In Wortgefechten geht es direkt zur Sache. "Warum gibt es kein Geld für Bildung?" In den Schulen falle zum Teil der Putz von der Decke und es passiert nichts. Die VertreterInnen der Bezirksregierung versuchen, ihren Kompetenzbereich zu umreißen – Gebäudeunterhaltung sei Sache der Kommunen und hier müsse man differenzieren, von Kommune zu Kommune und von Schule zu Schule. Man könne nichts schönreden, aber es sei auch nicht alles grundsätzlich schlecht. Es sei in jedem Falle gut, dass die SchülerInnen hier protestieren. Alle Parteien seien sich ja auch darin einig, dass Bildung vorgehe, hören die SchülerInnen Ewert und Kaiser sagen.

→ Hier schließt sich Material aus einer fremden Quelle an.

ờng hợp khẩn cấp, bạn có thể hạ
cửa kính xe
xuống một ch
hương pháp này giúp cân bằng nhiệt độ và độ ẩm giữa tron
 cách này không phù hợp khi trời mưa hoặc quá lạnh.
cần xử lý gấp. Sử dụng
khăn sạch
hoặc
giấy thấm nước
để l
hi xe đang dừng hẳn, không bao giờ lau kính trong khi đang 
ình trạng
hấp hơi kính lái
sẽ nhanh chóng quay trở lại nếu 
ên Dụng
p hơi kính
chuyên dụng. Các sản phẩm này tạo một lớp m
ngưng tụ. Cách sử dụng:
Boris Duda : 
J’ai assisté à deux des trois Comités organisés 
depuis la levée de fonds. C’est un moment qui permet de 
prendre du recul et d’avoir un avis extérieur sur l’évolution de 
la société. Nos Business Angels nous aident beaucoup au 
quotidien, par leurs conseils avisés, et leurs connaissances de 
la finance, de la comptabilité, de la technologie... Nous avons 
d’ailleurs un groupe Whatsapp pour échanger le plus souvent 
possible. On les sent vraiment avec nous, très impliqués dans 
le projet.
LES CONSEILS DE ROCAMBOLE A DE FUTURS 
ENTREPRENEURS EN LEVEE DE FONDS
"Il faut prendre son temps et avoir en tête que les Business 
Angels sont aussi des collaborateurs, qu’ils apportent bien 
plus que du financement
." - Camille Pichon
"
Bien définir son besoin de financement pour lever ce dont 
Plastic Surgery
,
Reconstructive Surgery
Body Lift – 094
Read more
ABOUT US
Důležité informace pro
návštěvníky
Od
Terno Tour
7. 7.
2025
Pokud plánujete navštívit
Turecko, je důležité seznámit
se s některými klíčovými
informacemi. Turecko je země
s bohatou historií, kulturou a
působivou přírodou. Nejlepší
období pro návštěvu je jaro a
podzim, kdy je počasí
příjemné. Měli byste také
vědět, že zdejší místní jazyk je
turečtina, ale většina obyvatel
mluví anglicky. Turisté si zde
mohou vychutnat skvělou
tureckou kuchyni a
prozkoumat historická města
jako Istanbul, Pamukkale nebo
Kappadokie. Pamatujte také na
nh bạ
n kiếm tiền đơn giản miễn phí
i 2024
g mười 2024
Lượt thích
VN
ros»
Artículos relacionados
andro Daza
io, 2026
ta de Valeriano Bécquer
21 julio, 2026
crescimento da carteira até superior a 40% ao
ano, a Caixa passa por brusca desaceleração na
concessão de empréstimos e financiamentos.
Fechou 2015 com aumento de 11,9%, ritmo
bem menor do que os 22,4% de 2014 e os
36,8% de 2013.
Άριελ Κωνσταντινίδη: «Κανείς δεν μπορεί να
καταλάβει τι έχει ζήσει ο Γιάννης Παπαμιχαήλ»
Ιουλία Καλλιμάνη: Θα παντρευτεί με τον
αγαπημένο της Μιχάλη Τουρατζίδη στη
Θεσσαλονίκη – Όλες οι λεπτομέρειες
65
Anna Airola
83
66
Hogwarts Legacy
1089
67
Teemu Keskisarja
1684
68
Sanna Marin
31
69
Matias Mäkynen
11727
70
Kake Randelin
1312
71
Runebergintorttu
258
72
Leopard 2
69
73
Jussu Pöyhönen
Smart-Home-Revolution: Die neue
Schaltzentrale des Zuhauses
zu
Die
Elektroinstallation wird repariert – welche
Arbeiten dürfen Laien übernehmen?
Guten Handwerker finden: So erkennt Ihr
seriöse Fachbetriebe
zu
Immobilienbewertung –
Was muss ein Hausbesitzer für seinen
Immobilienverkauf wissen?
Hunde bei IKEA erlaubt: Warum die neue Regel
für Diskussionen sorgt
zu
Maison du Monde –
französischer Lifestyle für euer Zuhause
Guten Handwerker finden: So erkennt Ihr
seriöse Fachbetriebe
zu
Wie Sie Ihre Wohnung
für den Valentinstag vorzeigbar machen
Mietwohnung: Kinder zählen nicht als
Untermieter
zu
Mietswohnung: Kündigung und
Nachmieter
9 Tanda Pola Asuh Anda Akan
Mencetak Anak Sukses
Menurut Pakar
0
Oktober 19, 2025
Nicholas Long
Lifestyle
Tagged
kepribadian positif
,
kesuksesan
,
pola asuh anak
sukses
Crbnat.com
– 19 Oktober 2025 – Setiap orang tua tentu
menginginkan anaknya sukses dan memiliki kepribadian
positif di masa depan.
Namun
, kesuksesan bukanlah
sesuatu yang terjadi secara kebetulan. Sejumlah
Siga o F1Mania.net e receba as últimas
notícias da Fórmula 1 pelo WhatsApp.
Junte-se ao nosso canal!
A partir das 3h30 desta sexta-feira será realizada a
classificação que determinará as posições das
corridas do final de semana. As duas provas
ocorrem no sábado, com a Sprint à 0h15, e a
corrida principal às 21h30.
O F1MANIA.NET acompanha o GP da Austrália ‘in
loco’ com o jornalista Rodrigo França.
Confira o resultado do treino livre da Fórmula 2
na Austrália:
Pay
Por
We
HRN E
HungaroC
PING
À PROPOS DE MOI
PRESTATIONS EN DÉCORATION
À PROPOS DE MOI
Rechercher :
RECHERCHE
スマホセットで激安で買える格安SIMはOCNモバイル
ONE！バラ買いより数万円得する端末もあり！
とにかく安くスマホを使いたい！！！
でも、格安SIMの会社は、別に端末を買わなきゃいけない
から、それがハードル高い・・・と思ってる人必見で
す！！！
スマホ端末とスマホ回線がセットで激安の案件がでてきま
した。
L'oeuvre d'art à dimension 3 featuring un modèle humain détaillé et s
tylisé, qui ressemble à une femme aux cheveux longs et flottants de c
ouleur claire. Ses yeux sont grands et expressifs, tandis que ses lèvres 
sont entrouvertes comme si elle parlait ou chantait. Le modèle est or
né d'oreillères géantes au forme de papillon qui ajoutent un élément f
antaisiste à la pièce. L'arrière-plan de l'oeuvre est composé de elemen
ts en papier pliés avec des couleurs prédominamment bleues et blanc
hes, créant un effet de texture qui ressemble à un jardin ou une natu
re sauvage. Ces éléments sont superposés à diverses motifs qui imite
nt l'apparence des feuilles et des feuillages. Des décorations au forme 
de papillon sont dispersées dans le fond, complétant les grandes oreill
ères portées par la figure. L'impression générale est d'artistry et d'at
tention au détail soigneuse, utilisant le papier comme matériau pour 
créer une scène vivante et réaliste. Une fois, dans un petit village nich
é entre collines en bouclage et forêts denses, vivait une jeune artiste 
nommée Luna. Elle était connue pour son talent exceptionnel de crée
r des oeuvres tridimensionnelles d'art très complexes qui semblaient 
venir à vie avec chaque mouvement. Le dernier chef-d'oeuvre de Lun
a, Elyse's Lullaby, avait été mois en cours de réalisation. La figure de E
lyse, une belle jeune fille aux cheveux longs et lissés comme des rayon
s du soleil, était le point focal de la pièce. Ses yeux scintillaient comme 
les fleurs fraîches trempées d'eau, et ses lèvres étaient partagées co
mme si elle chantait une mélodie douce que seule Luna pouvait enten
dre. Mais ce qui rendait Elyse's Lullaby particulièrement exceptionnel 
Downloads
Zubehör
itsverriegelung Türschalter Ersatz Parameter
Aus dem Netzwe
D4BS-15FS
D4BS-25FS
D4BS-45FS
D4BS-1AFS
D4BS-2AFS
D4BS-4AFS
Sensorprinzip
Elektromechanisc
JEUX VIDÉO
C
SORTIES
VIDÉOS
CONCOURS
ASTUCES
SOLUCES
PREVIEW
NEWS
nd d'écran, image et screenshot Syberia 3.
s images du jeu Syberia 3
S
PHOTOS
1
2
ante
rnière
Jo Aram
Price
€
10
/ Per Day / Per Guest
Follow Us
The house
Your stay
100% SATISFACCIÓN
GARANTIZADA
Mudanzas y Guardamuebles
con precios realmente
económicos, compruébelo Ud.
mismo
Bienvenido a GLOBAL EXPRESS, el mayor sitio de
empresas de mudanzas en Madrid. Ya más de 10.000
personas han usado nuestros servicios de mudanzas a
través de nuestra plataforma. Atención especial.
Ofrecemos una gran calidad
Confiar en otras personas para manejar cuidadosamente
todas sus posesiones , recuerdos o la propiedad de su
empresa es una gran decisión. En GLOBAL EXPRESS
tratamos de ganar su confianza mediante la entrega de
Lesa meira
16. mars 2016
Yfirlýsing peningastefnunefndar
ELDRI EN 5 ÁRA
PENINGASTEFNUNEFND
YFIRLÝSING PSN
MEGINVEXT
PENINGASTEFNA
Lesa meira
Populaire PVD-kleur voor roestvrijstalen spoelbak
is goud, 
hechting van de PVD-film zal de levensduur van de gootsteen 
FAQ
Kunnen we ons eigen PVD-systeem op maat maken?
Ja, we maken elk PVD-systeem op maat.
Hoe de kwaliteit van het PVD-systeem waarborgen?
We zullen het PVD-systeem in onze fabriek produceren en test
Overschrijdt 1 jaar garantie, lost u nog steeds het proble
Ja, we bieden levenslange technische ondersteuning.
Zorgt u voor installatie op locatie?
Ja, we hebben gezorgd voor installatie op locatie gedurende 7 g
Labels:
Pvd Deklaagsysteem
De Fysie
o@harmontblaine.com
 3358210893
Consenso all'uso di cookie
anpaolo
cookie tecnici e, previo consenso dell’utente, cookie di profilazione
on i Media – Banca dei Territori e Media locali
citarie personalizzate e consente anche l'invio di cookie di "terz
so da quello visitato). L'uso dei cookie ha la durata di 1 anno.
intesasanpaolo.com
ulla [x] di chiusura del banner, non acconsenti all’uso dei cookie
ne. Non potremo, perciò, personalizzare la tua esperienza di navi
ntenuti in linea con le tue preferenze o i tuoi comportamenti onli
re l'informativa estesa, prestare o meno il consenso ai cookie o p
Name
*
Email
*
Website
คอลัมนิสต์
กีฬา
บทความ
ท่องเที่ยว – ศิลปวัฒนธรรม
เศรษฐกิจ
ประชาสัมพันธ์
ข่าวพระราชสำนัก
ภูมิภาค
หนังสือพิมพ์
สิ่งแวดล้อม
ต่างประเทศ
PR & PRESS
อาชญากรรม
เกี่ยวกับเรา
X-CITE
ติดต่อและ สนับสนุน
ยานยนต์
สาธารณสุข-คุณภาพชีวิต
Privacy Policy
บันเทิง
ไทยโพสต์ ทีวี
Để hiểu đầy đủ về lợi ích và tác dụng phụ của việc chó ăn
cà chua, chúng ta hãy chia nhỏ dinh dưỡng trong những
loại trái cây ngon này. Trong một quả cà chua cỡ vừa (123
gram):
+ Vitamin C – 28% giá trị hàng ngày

Bildung geht vor? Daran zweifeln die SchülerInnen offenbar. An seiner Schule seien die uralten Fenster undicht und auch sonst sei das Gebäude in einem schlechten Zustand, berichtet ein Schüler aus dem münsterländischen Lengereich. Für eine Sanierung sei kein Geld da. Gleichzeitig werde aber für 21 Millionen Euro eine neue Autobahnabfahrt gebaut, fährt er kopfschüttelnd fort.

"Das Geld ist natürlich in verschiedenen Ressorts untergebracht", erklärt Kaiser. Er spricht von einer finanziellen Situation, die insgesamt schwierig sei. Dennoch gebe es positive Erfahrungen. Etwa individuelle Förderung, die mehr und mehr umgesetzt werde. Die Landesregierung NRW habe in den vergangenen Jahren 200 Schulpsychologen eingestellt. Er gehe davon aus, dass mit sinkenden SchülerInnenzahlen keine LehrerInnenstellen gekürzt, sondern die Klassen verkleinert würden.

Die SchülerInnen haken weiter nach: "Warum wird immer wieder versucht, SchülerInnen mit Legasthenie vom Gymnasium auf die Realschule abzuschieben? Warum wurde ich auf Grund meines Aussehens – ich bin gepierct - an der Berufsschule abgelehnt?" Hier schaltet sich Kaiser ein, denn so etwas dürfe nicht geschehen, sei rechtlich fragwürdig und die SchülerInnen hätten in der Bezirksregierung in diesen Fällen jederzeit einen Ansprechpartner. Er reicht seine Visitenkarte weiter und erntet erstmals Applaus.

Die grundsätzlichen Fragen jedoch bleiben. Wenn die Bezirksregierung den SchülerInnen helfen wolle, warum mache sie sich nicht für sie gegenüber der Landesregierung stark? Noch nie habe etwas derartiges in der Zeitung gestanden. Auch andere VertreterInnen im Bildungsbereich – etwa die SchulleiterInnen täten dies selten, beklagen die SchülerInnen. Für sie sei es ungleich schwerer, sich Geltung zu verschaffen. Sie haben kein Streikrecht, ihnen drohen unentschuldigte Fehlstunden.

Solche Probleme würden intern diskutiert und nicht über die Presse, entgegnet Kaiser. Als Vertreter der SchülerInnen sehe er sich auch nicht. Die Vorgaben müssten allerdings auf politischem Wege durch Teilnahme an Wahlen entschieden werden. Doch die meisten der Anwesenden sind noch zu jung, um wählen zu dürfen.